What the exercise asks:
Render every line of the material below as a numbered list, omitting all blank lines.

--- START ---

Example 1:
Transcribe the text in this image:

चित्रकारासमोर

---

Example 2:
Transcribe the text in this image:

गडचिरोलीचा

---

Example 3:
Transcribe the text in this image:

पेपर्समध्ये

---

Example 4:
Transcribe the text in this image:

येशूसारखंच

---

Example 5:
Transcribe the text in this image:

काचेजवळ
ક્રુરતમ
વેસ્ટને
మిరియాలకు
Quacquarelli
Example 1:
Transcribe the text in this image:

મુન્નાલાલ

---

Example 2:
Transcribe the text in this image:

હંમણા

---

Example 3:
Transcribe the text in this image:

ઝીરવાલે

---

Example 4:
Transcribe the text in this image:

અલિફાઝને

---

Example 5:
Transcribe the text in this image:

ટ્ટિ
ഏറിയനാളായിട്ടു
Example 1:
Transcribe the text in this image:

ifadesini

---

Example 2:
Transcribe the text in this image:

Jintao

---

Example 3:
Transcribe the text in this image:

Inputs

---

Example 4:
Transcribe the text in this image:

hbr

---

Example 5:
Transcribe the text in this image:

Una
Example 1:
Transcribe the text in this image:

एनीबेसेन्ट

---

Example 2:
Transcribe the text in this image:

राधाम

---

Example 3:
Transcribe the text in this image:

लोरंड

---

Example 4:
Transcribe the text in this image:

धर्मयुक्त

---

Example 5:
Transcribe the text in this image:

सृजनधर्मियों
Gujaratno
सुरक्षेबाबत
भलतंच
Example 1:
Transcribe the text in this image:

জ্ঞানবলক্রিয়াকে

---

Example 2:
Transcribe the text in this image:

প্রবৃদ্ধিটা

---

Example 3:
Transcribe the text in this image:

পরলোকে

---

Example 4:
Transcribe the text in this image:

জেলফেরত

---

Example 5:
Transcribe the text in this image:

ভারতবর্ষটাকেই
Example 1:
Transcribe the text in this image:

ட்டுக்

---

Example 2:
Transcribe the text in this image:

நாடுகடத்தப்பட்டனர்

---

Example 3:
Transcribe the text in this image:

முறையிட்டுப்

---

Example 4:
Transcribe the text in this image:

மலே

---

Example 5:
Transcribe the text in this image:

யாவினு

--- END ---

Answer to this task:
1. Example 1:
2. Transcribe the text in this image:
3. चित्रकारासमोर
4. ---
5. Example 2:
6. Transcribe the text in this image:
7. गडचिरोलीचा
8. ---
9. Example 3:
10. Transcribe the text in this image:
11. पेपर्समध्ये
12. ---
13. Example 4:
14. Transcribe the text in this image:
15. येशूसारखंच
16. ---
17. Example 5:
18. Transcribe the text in this image:
19. काचेजवळ
20. ક્રુરતમ
21. વેસ્ટને
22. మిరియాలకు
23. Quacquarelli
24. Example 1:
25. Transcribe the text in this image:
26. મુન્નાલાલ
27. ---
28. Example 2:
29. Transcribe the text in this image:
30. હંમણા
31. ---
32. Example 3:
33. Transcribe the text in this image:
34. ઝીરવાલે
35. ---
36. Example 4:
37. Transcribe the text in this image:
38. અલિફાઝને
39. ---
40. Example 5:
41. Transcribe the text in this image:
42. ટ્ટિ
43. ഏറിയനാളായിട്ടു
44. Example 1:
45. Transcribe the text in this image:
46. ifadesini
47. ---
48. Example 2:
49. Transcribe the text in this image:
50. Jintao
51. ---
52. Example 3:
53. Transcribe the text in this image:
54. Inputs
55. ---
56. Example 4:
57. Transcribe the text in this image:
58. hbr
59. ---
60. Example 5:
61. Transcribe the text in this image:
62. Una
63. Example 1:
64. Transcribe the text in this image:
65. एनीबेसेन्ट
66. ---
67. Example 2:
68. Transcribe the text in this image:
69. राधाम
70. ---
71. Example 3:
72. Transcribe the text in this image:
73. लोरंड
74. ---
75. Example 4:
76. Transcribe the text in this image:
77. धर्मयुक्त
78. ---
79. Example 5:
80. Transcribe the text in this image:
81. सृजनधर्मियों
82. Gujaratno
83. सुरक्षेबाबत
84. भलतंच
85. Example 1:
86. Transcribe the text in this image:
87. জ্ঞানবলক্রিয়াকে
88. ---
89. Example 2:
90. Transcribe the text in this image:
91. প্রবৃদ্ধিটা
92. ---
93. Example 3:
94. Transcribe the text in this image:
95. পরলোকে
96. ---
97. Example 4:
98. Transcribe the text in this image:
99. জেলফেরত
100. ---
101. Example 5:
102. Transcribe the text in this image:
103. ভারতবর্ষটাকেই
104. Example 1:
105. Transcribe the text in this image:
106. ட்டுக்
107. ---
108. Example 2:
109. Transcribe the text in this image:
110. நாடுகடத்தப்பட்டனர்
111. ---
112. Example 3:
113. Transcribe the text in this image:
114. முறையிட்டுப்
115. ---
116. Example 4:
117. Transcribe the text in this image:
118. மலே
119. ---
120. Example 5:
121. Transcribe the text in this image:
122. யாவினு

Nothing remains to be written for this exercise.